22ième Dimanche du Temps Ordinaire (Mt 16, 21-27) – par le Diacre Jacques FOURNIER
« Un Christ crucifié, une Eglise crucifiée »
(Mt 16, 21-27)
En ce temps-là, Jésus commença à montrer à ses disciples qu’il lui fallait partir pour Jérusalem, souffrir beaucoup de la part des anciens, des grands prêtres et des scribes, être tué, et le troisième jour ressusciter.
Pierre, le prenant à part, se mit à lui faire de vifs reproches : « Dieu t’en garde, Seigneur ! cela ne t’arrivera pas. »
Mais lui, se retournant, dit à Pierre : « Passe derrière moi, Satan ! Tu es pour moi une occasion de chute : tes pensées ne sont pas celles de Dieu, mais celles des hommes. »
Alors Jésus dit à ses disciples : « Si quelqu’un veut marcher à ma suite, qu’il renonce à lui-même, qu’il prenne sa croix et qu’il me suive.
Car celui qui veut sauver sa vie la perdra, mais qui perd sa vie à cause de moi la gardera.
Quel avantage, en effet, un homme aura-t-il à gagner le monde entier, si c’est au prix de sa vie ? Et que pourra-t-il donner en échange de sa vie ?
Car le Fils de l’homme va venir avec ses anges dans la gloire de son Père ; alors il rendra à chacun selon sa conduite. »
A la question de Jésus, « Pour vous, qui suis-je ? », Pierre vient de bien répondre : « Tu es le Messie, le Fils du Dieu vivant ». Mais à l’époque, pour un Juif, le Messie ne pouvait qu’être une sorte de sur-homme allant de réussites en réussites… Aussi, Jésus va-t-il s’attacher à corriger tout ce que cette réponse avait d’imparfait. Et le choc sera rude…
Oui, il est bien le Messie, et pourtant, il va apparemment connaître l’échec. Les plus hautes autorités d’Israël, « les anciens, les chefs des prêtres et les scribes », refuseront de croire en Lui. Et Lui, de son côté, ne fera pas tomber sur eux le feu du ciel, il respectera leur choix. Il se laissera arrêter sans opposer de résistance. Il se livrera aux mains des pécheurs, pour leur salut. « Il souffrira beaucoup » et sera finalement « tué »…
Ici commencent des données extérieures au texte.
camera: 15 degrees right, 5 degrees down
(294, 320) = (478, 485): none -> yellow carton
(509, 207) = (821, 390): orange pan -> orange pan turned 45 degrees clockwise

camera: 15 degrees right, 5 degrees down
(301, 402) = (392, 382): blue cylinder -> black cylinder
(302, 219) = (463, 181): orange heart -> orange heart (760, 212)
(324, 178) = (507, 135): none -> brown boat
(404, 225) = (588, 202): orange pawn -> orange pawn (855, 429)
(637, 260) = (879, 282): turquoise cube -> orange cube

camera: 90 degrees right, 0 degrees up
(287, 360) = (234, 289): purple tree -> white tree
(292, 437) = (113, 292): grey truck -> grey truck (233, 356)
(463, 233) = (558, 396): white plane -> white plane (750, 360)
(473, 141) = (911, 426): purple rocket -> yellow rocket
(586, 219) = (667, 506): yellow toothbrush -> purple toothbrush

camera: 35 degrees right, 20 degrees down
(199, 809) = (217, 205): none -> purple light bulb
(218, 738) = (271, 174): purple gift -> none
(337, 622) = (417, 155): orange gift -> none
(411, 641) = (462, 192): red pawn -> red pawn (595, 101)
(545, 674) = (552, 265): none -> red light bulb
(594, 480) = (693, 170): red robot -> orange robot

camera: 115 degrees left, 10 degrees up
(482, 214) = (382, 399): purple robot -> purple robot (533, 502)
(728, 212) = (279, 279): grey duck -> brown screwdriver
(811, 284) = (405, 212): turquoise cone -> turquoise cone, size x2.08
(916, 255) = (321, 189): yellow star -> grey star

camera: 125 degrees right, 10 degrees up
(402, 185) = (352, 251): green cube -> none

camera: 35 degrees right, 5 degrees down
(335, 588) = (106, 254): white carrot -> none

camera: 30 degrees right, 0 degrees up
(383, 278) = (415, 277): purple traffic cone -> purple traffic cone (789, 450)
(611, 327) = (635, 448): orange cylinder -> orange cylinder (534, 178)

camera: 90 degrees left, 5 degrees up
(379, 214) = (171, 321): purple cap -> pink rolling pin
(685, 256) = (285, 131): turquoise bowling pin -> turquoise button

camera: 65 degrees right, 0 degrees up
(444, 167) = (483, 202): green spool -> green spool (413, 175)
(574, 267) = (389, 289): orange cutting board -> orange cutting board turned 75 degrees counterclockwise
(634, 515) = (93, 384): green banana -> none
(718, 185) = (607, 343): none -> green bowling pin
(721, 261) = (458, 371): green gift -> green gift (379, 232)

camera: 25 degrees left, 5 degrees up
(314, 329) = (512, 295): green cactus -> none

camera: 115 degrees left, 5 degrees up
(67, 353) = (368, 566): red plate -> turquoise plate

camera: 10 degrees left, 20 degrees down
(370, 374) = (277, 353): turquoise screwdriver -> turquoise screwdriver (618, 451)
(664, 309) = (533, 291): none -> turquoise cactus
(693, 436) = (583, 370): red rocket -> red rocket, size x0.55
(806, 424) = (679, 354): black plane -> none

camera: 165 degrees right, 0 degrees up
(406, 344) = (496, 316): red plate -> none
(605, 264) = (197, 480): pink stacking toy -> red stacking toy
Pour Pierre, ces paroles sont insupportables. Aussi va-t-il prendre Jésus à part et lui « faire de vifs reproches » ! Sa réaction si humaine rejoint toute l’humanité de Jésus, Lui qui ressentira « tristesse et effroi » face à la mort, Lui qui pleurera sur Jérusalem, Lui qui savourera son dernier repas avec ses disciples… Comme il aurait aimé que Pierre ait raison ! « Père, s’il est possible, que cette coupe passe loin de moi. Et pourtant, non pas ce que moi je veux, mais ce que toi tu veux ». Pierre ne le sait pas, mais ce qu’il vient de dire à Jésus est pour lui une terrible tentation qu’il combat aussitôt : « Passe derrière moi, Satan, tes pensées ne sont pas celles de Dieu mais celles des hommes »…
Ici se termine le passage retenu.